╔══
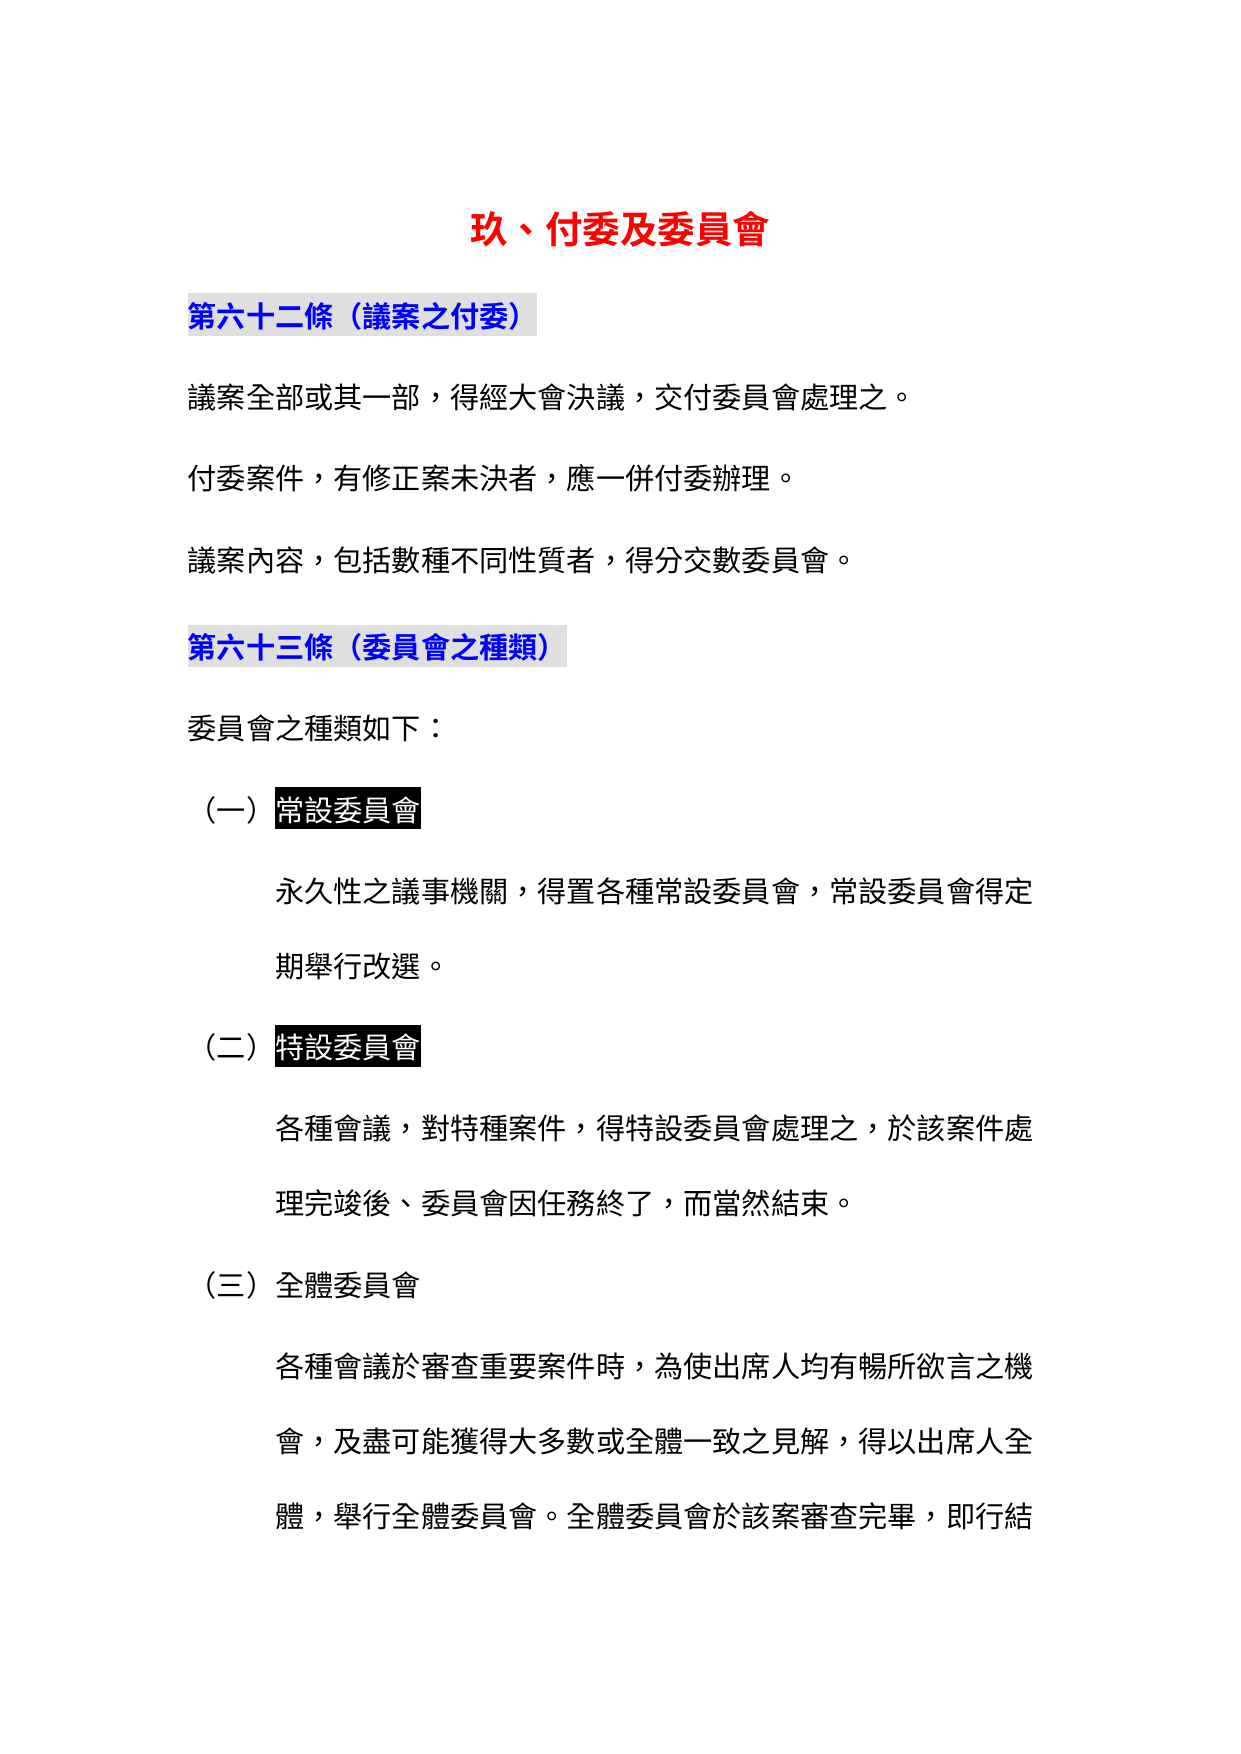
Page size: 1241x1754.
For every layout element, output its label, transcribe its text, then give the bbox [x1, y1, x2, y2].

text 付委案件，有修正案未決者，應一併付委辦理。 [187, 439, 1053, 514]
text 永久性之議事機關，得置各種常設委員會，常設委員會得定期舉行改選。 [275, 852, 1053, 1002]
text 第六十三條（委員會之種類） [187, 608, 1053, 683]
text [275, 1327, 1053, 1552]
text 議案內容，包括數種不同性質者，得分交數委員會。 [187, 521, 1053, 596]
text 玖、付委及委員會 [187, 189, 1053, 264]
text 議案全部或其一部，得經大會決議，交付委員會處理之。 [187, 358, 1053, 433]
text 委員會之種類如下： [187, 689, 1053, 764]
text （一）常設委員會 [187, 771, 1053, 846]
text （三）全體委員會 [187, 1246, 1053, 1321]
text （二）特設委員會 [187, 1008, 1053, 1083]
text 各種會議，對特種案件，得特設委員會處理之，於該案件處理完竣後、委員會因任務終了，而當然結束。 [275, 1089, 1053, 1239]
text 第六十二條（議案之付委） [187, 277, 1053, 352]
╚══
| Problem requirements |
Give back, unchanged, every line from the one with "For every layout" to the end of the entries above.

| Result of the task |
For every layout element, output its label, transcribe its text, then give the bbox [x1, y1, x2, y2].

text 付委案件，有修正案未決者，應一併付委辦理。 [187, 439, 1053, 514]
text 永久性之議事機關，得置各種常設委員會，常設委員會得定期舉行改選。 [275, 852, 1053, 1002]
text 第六十三條（委員會之種類） [187, 608, 1053, 683]
text [275, 1327, 1053, 1552]
text 議案內容，包括數種不同性質者，得分交數委員會。 [187, 521, 1053, 596]
text 玖、付委及委員會 [187, 189, 1053, 264]
text 議案全部或其一部，得經大會決議，交付委員會處理之。 [187, 358, 1053, 433]
text 委員會之種類如下： [187, 689, 1053, 764]
text （一）常設委員會 [187, 771, 1053, 846]
text （三）全體委員會 [187, 1246, 1053, 1321]
text （二）特設委員會 [187, 1008, 1053, 1083]
text 各種會議，對特種案件，得特設委員會處理之，於該案件處理完竣後、委員會因任務終了，而當然結束。 [275, 1089, 1053, 1239]
text 第六十二條（議案之付委） [187, 277, 1053, 352]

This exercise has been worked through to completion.